Recent advancements in artificial intelligence (AI) have seen the emergence of smart video surveillance (SVS) in many practical applications, particularly for building safer and more secure communities in our urban environments. Cognitive tasks, such as identifying objects, recognizing actions, and detecting anomalous behaviors, can produce data capable of providing valuable insights to the community through statistical and analytical tools. However, artificially intelligent surveillance systems design requires special considerations for ethical challenges and concerns. The use and storage of personally identifiable information (PII) commonly pose an increased risk to personal privacy. To address these issues, this paper identifies the privacy concerns and requirements needed to address when designing AI-enabled smart video surveillance. Further, we propose the first end-to-end AI-enabled privacy-preserving smart video surveillance system that holistically combines computer vision analytics, statistical data analytics, cloud-native services, and end-user applications.
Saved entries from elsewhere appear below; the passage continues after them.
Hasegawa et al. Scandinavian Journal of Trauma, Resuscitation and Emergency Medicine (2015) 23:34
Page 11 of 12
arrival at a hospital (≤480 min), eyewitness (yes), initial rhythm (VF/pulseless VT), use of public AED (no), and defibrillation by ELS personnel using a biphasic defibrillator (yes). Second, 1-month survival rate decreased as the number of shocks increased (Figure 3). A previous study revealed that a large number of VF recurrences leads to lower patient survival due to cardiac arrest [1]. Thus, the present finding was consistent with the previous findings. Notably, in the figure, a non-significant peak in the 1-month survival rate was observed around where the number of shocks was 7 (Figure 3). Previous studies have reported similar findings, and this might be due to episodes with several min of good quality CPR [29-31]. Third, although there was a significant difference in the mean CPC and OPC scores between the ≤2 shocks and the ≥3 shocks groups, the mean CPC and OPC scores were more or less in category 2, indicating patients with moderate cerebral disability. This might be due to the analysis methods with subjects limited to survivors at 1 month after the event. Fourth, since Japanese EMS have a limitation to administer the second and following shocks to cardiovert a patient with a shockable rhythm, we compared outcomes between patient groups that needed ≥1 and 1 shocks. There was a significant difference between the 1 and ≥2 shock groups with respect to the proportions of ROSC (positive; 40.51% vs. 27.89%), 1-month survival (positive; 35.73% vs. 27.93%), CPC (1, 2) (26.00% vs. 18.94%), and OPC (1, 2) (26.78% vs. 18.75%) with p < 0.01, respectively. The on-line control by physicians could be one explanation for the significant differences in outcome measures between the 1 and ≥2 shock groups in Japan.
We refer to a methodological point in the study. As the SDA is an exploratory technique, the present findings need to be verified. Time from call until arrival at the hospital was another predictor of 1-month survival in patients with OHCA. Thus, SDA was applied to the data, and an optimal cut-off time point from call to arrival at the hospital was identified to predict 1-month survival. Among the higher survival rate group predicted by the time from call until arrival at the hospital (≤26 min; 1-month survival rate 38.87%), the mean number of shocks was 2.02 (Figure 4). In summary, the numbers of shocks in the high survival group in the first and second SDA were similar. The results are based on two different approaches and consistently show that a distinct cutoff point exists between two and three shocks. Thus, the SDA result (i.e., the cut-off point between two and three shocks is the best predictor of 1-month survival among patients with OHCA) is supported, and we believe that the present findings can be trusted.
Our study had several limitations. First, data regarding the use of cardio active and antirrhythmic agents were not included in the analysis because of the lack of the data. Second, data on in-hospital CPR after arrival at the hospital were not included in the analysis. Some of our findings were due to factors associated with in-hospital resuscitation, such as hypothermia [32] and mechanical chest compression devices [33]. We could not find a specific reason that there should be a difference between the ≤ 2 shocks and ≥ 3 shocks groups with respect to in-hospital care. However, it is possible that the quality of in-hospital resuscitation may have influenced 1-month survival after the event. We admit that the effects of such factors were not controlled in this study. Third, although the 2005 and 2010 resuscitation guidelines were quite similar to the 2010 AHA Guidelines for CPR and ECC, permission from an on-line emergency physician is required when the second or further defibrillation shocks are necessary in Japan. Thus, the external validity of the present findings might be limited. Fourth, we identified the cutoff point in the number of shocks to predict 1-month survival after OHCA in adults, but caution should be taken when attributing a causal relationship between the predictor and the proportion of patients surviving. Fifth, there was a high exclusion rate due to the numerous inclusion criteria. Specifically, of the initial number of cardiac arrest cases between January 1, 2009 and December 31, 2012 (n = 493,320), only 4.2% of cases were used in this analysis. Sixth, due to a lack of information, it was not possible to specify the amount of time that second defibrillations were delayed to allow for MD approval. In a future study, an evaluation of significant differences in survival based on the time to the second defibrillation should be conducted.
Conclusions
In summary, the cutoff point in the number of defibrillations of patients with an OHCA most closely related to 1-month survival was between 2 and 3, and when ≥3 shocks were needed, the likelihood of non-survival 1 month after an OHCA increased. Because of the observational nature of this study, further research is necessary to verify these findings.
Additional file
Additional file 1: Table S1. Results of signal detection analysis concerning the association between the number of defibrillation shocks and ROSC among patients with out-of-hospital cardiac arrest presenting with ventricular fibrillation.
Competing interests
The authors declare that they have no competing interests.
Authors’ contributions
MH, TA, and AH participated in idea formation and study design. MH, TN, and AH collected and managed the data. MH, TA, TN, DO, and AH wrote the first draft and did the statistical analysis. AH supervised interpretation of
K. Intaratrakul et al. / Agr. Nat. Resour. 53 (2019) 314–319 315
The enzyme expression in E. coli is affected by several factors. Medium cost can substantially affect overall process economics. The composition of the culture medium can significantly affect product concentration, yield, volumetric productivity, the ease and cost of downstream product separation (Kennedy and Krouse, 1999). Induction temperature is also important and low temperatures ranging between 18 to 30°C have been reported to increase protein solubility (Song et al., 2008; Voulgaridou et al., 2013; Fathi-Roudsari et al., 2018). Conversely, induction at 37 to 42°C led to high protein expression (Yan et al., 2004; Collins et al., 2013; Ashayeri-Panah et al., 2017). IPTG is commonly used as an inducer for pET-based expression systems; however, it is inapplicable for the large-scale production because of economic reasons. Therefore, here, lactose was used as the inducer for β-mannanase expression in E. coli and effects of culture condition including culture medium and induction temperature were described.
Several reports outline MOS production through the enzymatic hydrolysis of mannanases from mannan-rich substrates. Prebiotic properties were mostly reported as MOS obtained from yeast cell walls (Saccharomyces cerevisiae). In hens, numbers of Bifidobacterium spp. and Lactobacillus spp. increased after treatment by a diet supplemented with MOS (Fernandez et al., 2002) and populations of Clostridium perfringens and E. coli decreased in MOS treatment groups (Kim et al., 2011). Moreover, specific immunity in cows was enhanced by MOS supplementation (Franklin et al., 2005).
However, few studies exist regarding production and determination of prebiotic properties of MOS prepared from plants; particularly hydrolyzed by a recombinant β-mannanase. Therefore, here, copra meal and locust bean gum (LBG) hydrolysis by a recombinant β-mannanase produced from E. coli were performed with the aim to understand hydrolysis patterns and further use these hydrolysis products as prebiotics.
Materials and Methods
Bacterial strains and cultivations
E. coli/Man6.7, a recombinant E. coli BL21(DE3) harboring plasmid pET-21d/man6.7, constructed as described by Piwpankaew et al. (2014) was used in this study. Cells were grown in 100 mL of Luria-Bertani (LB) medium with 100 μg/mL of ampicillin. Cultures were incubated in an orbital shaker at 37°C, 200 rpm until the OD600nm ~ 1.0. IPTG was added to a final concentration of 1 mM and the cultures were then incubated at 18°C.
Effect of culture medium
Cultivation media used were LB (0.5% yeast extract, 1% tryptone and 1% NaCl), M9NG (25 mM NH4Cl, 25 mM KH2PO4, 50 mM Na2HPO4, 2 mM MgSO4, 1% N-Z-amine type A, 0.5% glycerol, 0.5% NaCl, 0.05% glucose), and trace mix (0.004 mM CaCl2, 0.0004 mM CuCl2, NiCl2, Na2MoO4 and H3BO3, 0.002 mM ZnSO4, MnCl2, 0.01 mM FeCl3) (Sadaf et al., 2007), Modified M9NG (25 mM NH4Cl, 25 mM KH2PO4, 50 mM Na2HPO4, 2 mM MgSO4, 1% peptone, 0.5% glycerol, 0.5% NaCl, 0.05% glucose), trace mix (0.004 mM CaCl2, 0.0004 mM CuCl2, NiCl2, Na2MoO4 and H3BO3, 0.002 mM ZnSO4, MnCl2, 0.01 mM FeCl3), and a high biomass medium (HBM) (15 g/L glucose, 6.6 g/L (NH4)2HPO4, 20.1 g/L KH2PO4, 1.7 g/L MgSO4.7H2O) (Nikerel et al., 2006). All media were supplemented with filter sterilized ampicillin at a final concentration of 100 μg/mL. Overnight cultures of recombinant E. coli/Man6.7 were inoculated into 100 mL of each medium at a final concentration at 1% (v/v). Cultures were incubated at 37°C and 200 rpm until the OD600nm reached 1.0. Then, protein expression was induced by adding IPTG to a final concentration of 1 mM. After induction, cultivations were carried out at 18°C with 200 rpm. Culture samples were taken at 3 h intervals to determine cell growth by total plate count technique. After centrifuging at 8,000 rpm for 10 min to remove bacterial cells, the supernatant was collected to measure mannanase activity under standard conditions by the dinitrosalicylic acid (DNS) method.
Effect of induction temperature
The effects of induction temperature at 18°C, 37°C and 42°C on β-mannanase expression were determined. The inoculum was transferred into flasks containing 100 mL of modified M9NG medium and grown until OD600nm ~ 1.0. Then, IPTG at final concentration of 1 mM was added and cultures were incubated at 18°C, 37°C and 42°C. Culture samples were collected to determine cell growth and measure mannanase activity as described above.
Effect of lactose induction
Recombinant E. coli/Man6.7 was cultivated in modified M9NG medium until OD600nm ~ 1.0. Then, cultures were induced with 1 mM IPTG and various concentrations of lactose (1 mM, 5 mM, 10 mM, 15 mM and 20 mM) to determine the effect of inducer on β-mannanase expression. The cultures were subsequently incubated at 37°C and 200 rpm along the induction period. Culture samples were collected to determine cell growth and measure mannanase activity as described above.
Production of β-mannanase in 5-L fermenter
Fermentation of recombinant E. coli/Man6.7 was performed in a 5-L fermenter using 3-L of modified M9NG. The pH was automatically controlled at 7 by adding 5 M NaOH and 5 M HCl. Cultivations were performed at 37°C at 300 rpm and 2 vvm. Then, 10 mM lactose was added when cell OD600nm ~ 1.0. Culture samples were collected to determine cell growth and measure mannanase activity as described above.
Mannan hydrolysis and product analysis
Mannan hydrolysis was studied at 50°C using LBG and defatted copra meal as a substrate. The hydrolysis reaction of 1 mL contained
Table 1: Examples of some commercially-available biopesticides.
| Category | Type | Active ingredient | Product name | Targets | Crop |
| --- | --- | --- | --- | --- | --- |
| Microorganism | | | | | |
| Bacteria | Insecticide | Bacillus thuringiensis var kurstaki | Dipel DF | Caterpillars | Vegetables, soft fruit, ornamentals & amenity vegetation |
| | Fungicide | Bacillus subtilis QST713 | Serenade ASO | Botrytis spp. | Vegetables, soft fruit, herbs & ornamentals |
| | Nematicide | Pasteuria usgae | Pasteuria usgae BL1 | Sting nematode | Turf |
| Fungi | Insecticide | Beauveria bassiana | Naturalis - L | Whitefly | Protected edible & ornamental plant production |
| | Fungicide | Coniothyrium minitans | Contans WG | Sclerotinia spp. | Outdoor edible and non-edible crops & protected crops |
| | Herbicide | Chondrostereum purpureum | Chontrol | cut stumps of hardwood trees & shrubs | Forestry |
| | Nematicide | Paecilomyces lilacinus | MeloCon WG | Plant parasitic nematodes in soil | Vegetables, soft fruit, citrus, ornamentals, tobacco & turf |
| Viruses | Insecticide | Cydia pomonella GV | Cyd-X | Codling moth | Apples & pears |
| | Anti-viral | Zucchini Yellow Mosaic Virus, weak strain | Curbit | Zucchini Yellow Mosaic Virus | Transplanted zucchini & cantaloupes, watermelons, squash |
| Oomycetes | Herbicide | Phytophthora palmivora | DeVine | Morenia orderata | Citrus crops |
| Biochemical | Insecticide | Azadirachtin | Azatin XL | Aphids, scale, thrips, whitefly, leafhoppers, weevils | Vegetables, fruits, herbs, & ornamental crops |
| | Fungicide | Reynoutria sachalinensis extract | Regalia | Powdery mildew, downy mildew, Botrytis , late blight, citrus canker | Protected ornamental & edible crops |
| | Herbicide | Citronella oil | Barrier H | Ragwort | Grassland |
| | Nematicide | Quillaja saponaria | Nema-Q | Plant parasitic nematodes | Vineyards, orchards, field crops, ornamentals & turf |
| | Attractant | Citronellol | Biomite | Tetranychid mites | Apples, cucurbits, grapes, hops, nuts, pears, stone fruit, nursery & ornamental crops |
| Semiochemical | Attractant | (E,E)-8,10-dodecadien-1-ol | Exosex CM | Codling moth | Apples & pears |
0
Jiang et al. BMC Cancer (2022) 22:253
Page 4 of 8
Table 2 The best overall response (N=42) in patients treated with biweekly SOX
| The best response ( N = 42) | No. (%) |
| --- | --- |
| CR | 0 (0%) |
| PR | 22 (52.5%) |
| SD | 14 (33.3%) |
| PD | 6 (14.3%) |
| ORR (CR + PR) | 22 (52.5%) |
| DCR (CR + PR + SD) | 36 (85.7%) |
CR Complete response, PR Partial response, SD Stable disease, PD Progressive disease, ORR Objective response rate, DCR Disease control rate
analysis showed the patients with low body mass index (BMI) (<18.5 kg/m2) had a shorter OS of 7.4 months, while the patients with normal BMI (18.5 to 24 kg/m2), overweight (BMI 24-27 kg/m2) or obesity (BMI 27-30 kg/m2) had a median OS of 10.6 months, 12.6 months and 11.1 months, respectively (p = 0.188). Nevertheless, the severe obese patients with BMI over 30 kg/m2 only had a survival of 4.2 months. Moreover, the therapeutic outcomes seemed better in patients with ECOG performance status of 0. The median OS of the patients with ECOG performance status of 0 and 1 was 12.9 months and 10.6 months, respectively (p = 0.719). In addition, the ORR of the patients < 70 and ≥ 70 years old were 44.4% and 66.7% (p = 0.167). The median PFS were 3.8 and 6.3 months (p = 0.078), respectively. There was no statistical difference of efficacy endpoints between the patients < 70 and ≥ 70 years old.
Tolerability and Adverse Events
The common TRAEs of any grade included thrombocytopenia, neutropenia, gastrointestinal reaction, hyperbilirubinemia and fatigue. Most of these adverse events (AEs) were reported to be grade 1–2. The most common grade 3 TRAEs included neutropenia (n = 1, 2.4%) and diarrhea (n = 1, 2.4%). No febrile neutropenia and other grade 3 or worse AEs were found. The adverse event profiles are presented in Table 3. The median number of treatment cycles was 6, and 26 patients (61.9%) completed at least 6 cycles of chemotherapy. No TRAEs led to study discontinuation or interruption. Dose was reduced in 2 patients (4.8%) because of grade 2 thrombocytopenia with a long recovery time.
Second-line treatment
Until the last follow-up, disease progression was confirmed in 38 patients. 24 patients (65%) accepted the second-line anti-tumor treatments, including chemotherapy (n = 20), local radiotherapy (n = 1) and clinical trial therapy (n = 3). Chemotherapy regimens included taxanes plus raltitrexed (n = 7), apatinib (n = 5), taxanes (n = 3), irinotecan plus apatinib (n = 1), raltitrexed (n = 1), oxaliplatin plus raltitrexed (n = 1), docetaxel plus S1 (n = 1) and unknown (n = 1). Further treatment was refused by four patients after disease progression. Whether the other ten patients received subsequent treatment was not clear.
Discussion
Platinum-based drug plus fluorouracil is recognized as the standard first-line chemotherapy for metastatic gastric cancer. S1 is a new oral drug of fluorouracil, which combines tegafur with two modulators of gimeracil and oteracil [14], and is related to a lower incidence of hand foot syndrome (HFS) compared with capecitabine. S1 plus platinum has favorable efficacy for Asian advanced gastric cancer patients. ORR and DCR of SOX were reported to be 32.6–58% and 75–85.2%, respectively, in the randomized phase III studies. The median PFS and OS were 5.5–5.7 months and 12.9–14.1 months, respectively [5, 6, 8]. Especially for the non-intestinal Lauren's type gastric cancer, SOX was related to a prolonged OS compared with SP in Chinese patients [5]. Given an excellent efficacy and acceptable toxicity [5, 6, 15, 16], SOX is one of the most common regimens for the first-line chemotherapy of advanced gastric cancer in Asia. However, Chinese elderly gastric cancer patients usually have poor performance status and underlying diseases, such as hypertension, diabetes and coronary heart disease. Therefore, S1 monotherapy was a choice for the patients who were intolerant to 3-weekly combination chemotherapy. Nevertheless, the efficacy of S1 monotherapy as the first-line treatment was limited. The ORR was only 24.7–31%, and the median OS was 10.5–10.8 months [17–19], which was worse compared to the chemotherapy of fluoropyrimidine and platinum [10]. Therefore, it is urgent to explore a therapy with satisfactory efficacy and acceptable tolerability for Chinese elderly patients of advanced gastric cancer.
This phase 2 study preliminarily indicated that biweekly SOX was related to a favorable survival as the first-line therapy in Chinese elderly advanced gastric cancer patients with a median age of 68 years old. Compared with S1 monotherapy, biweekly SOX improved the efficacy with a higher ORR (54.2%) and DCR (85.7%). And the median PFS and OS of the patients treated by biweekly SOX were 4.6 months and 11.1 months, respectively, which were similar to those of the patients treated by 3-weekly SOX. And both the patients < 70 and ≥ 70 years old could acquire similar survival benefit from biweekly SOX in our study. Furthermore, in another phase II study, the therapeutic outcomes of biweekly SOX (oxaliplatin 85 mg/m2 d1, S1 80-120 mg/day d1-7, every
Finally, we propose quantitative and qualitative metrics to evaluate intelligent video surveillance systems. The system shows the 17.8 frame-per-second (FPS) processing in extreme video scenes. However, considering privacy in designing such a system results in preferring the pose-based algorithm to the pixel-based one. This choice resulted in dropping accuracy in both action and anomaly detection tasks. The results drop from 97.48 to 73.72 in anomaly detection and 96 to 83.07 in the action detection task. On average, the latency of the end-to-end system is 36.1 seconds.

翻译：人工智能（AI）的最新进展推动智能视频监控（SVS）在诸多实际应用中的涌现，尤其在构建更安全、更可靠的城市场景方面。通过识别目标、行为分析及异常检测等认知任务，可借助统计与分析工具生成为社区提供深刻洞察的数据。然而，人工智能监控系统的设计必须审慎应对伦理挑战与关切。个人可识别信息（PII）的采集与存储通常加剧个人隐私风险。针对上述问题，本文明确了设计AI赋能智能视频监控时需解决的隐私关切与需求。进一步地，我们提出首个端到端的AI赋能隐私保护智能视频监控系统，该系统有机融合了计算机视觉分析、统计数据分析、云原生服务及终端用户应用。最后，我们提出用于评估智能视频监控系统的定量与定性指标。在极端视频场景下，该系统可实现17.8帧/秒（FPS）的处理速度。但设计此类系统时对隐私的考量，使得基于姿态的算法优于基于像素的算法。这一选择导致动作检测与异常检测任务的准确率下降：异常检测从97.48降至73.72，动作检测从96降至83.07。端到端系统的平均延迟为36.1秒。